BRIEF A
According to the passage on the Metsos spy case, where was Metsos arrested on June 29?
BRIEF B
Return the lines of the entries below as they stand, from the first line of the entries through the line containing "جلسه 26 - معماری گیرنده بی واسطه - هتروداین", both included.
START EXCERPTED PASSAGE
According to the complaint filed by the Department of Justice on June 25 in the U.S. District Court for the Southern District of New York, Metsos "is a secret SVR agent who is based abroad, and who has repeatedly entered the United States to meet with certain Illegals and, among other things, to pay them on behalf of Moscow Center."
The SVR is the Russian foreign intelligence successor to the notorious KGB of the Soviet era. "Illegals" is the term in spycraft for agents who assume a fake identity in a foreign country and work undercover without the benefit or protection of diplomatic immunity.
The DOJ complaint says that in 2004 Metsos "was surreptitiously handed money in New York by a Russian government official ... a purported diplomat associated with the Manhattan-based Russian Mission." Metsos purportedly buried a portion of the money (said to be $40,000), which was later dug up by Michael Zottoli and Patricia Mills, whom the FBI named "the Seattle Conspirators."
Metsos was arrested June 29 at the Larnaca airport on Cyprus as he was preparing to board a flight to Budapest, Hungary. However, he was released on $33,000 bail and turned over his Canadian passport. He is, perhaps, still hiding somewhere on the island, but it is far more likely that he exited the country soon after posting bail and is now back in Russia.
END EXCERPTED PASSAGE
START MATERIAL FOR THIS TASK
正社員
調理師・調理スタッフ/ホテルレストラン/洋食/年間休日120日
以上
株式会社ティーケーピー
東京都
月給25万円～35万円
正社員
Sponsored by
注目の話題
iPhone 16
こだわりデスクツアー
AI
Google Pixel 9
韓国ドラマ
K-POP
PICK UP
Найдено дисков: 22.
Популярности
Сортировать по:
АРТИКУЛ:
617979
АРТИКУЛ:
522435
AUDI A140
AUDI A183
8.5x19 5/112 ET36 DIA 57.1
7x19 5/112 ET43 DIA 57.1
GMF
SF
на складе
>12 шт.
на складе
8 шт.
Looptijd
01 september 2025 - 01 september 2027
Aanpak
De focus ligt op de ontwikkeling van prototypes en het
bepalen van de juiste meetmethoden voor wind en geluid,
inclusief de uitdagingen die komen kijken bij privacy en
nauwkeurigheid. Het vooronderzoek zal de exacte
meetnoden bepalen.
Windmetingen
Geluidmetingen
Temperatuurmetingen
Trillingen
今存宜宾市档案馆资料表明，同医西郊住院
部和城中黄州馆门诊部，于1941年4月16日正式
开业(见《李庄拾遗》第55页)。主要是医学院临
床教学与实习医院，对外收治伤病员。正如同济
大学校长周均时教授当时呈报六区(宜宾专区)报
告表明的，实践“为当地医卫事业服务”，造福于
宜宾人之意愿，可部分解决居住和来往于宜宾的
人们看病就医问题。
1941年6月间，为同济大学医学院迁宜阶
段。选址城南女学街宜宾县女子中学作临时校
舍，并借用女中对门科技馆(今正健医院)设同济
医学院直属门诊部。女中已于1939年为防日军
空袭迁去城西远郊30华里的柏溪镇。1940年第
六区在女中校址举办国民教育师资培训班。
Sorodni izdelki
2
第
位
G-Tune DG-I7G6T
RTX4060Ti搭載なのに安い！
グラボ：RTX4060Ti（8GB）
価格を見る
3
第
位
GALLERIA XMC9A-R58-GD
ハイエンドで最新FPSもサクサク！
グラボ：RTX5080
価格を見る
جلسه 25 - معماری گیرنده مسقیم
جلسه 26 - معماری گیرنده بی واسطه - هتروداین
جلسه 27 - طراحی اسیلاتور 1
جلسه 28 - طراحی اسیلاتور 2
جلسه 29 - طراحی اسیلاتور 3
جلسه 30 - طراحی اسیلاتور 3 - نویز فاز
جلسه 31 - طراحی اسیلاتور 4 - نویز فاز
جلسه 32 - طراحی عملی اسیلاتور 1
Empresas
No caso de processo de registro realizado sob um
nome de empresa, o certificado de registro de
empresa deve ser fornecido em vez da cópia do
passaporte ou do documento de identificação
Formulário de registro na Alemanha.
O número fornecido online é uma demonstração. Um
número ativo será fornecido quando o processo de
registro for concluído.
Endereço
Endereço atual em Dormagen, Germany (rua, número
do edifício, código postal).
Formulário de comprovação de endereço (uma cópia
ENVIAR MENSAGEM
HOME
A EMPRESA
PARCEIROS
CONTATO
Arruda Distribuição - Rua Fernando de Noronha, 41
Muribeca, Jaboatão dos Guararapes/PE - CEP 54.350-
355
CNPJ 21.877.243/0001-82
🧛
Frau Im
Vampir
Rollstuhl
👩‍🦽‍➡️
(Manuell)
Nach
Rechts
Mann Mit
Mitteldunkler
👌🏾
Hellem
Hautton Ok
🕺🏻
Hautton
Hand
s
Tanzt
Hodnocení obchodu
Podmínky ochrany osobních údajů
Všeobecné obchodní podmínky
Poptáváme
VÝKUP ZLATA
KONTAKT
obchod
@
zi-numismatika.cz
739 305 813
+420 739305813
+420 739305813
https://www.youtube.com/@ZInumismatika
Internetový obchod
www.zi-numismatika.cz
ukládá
END MATERIAL FOR THIS TASK
RESPONSE AREA A
At the Larnaca airport on Cyprus.

RESPONSE AREA B
正社員
調理師・調理スタッフ/ホテルレストラン/洋食/年間休日120日
以上
株式会社ティーケーピー
東京都
月給25万円～35万円
正社員
Sponsored by
注目の話題
iPhone 16
こだわりデスクツアー
AI
Google Pixel 9
韓国ドラマ
K-POP
PICK UP
Найдено дисков: 22.
Популярности
Сортировать по:
АРТИКУЛ:
617979
АРТИКУЛ:
522435
AUDI A140
AUDI A183
8.5x19 5/112 ET36 DIA 57.1
7x19 5/112 ET43 DIA 57.1
GMF
SF
на складе
>12 шт.
на складе
8 шт.
Looptijd
01 september 2025 - 01 september 2027
Aanpak
De focus ligt op de ontwikkeling van prototypes en het
bepalen van de juiste meetmethoden voor wind en geluid,
inclusief de uitdagingen die komen kijken bij privacy en
nauwkeurigheid. Het vooronderzoek zal de exacte
meetnoden bepalen.
Windmetingen
Geluidmetingen
Temperatuurmetingen
Trillingen
今存宜宾市档案馆资料表明，同医西郊住院
部和城中黄州馆门诊部，于1941年4月16日正式
开业(见《李庄拾遗》第55页)。主要是医学院临
床教学与实习医院，对外收治伤病员。正如同济
大学校长周均时教授当时呈报六区(宜宾专区)报
告表明的，实践“为当地医卫事业服务”，造福于
宜宾人之意愿，可部分解决居住和来往于宜宾的
人们看病就医问题。
1941年6月间，为同济大学医学院迁宜阶
段。选址城南女学街宜宾县女子中学作临时校
舍，并借用女中对门科技馆(今正健医院)设同济
医学院直属门诊部。女中已于1939年为防日军
空袭迁去城西远郊30华里的柏溪镇。1940年第
六区在女中校址举办国民教育师资培训班。
Sorodni izdelki
2
第
位
G-Tune DG-I7G6T
RTX4060Ti搭載なのに安い！
グラボ：RTX4060Ti（8GB）
価格を見る
3
第
位
GALLERIA XMC9A-R58-GD
ハイエンドで最新FPSもサクサク！
グラボ：RTX5080
価格を見る
جلسه 25 - معماری گیرنده مسقیم
جلسه 26 - معماری گیرنده بی واسطه - هتروداین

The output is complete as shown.